Supplied information
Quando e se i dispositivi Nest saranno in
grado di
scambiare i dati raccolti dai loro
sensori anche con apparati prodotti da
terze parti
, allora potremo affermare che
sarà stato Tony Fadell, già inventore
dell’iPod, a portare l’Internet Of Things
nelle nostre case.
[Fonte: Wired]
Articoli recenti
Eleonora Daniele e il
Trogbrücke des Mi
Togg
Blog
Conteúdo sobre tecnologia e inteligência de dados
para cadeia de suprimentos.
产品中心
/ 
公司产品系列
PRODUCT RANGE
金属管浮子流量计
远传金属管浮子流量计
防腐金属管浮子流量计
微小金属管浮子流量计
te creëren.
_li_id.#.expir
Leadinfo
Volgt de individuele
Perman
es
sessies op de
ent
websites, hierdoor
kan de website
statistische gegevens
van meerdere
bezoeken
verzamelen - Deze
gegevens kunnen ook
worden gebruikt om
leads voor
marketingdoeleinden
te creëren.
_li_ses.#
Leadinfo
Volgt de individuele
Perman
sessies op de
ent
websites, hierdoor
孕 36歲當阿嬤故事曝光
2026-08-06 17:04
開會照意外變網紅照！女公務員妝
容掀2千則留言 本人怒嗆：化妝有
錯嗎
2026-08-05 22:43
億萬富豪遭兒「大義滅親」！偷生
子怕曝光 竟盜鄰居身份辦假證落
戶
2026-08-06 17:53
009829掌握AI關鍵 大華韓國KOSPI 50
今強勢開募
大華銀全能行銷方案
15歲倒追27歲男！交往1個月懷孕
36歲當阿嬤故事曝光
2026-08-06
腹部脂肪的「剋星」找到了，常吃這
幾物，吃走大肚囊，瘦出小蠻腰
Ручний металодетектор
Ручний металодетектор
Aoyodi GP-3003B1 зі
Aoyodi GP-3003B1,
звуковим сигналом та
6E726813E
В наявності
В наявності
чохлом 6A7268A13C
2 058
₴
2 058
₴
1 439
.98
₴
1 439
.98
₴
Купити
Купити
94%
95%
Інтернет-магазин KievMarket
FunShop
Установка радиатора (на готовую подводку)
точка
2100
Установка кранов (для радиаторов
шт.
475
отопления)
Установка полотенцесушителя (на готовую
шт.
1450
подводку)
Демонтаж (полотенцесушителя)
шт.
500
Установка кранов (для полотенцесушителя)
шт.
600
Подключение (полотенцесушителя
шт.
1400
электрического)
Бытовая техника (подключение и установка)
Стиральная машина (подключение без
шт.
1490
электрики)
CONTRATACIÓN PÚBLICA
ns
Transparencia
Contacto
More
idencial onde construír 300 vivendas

Work required
Each entry above is to be printed again exactly.

Output for this task
Quando e se i dispositivi Nest saranno in
grado di
scambiare i dati raccolti dai loro
sensori anche con apparati prodotti da
terze parti
, allora potremo affermare che
sarà stato Tony Fadell, già inventore
dell’iPod, a portare l’Internet Of Things
nelle nostre case.
[Fonte: Wired]
Articoli recenti
Eleonora Daniele e il
Trogbrücke des Mi
Togg
Blog
Conteúdo sobre tecnologia e inteligência de dados
para cadeia de suprimentos.
产品中心
/ 
公司产品系列
PRODUCT RANGE
金属管浮子流量计
远传金属管浮子流量计
防腐金属管浮子流量计
微小金属管浮子流量计
te creëren.
_li_id.#.expir
Leadinfo
Volgt de individuele
Perman
es
sessies op de
ent
websites, hierdoor
kan de website
statistische gegevens
van meerdere
bezoeken
verzamelen - Deze
gegevens kunnen ook
worden gebruikt om
leads voor
marketingdoeleinden
te creëren.
_li_ses.#
Leadinfo
Volgt de individuele
Perman
sessies op de
ent
websites, hierdoor
孕 36歲當阿嬤故事曝光
2026-08-06 17:04
開會照意外變網紅照！女公務員妝
容掀2千則留言 本人怒嗆：化妝有
錯嗎
2026-08-05 22:43
億萬富豪遭兒「大義滅親」！偷生
子怕曝光 竟盜鄰居身份辦假證落
戶
2026-08-06 17:53
009829掌握AI關鍵 大華韓國KOSPI 50
今強勢開募
大華銀全能行銷方案
15歲倒追27歲男！交往1個月懷孕
36歲當阿嬤故事曝光
2026-08-06
腹部脂肪的「剋星」找到了，常吃這
幾物，吃走大肚囊，瘦出小蠻腰
Ручний металодетектор
Ручний металодетектор
Aoyodi GP-3003B1 зі
Aoyodi GP-3003B1,
звуковим сигналом та
6E726813E
В наявності
В наявності
чохлом 6A7268A13C
2 058
₴
2 058
₴
1 439
.98
₴
1 439
.98
₴
Купити
Купити
94%
95%
Інтернет-магазин KievMarket
FunShop
Установка радиатора (на готовую подводку)
точка
2100
Установка кранов (для радиаторов
шт.
475
отопления)
Установка полотенцесушителя (на готовую
шт.
1450
подводку)
Демонтаж (полотенцесушителя)
шт.
500
Установка кранов (для полотенцесушителя)
шт.
600
Подключение (полотенцесушителя
шт.
1400
электрического)
Бытовая техника (подключение и установка)
Стиральная машина (подключение без
шт.
1490
электрики)
CONTRATACIÓN PÚBLICA
ns
Transparencia
Contacto
More
idencial onde construír 300 vivendas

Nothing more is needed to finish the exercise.